Task details
What lines below mention the word "with"? Copy each one.

Excerpted records
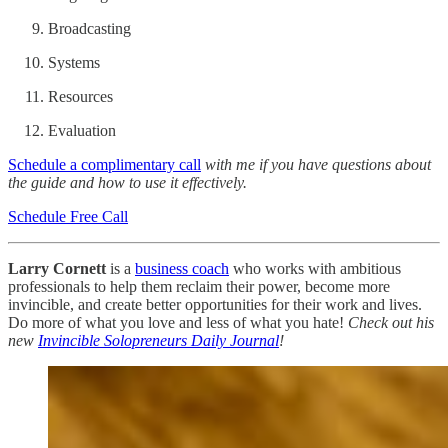
Broadcasting
Systems
Resources
Evaluation
Schedule a complimentary call
with me if you have questions about
the guide and how to use it effectively.
Schedule Free Call
Larry Cornett
is a
business coach
who works with ambitious
professionals to help them reclaim their power, become more
invincible, and create better opportunities for their work and lives.
Do more of what you love and less of what you hate!
Check out his
new
Invincible Solopreneurs Daily Journal
!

Solved exercise
with me if you have questions about
who works with ambitious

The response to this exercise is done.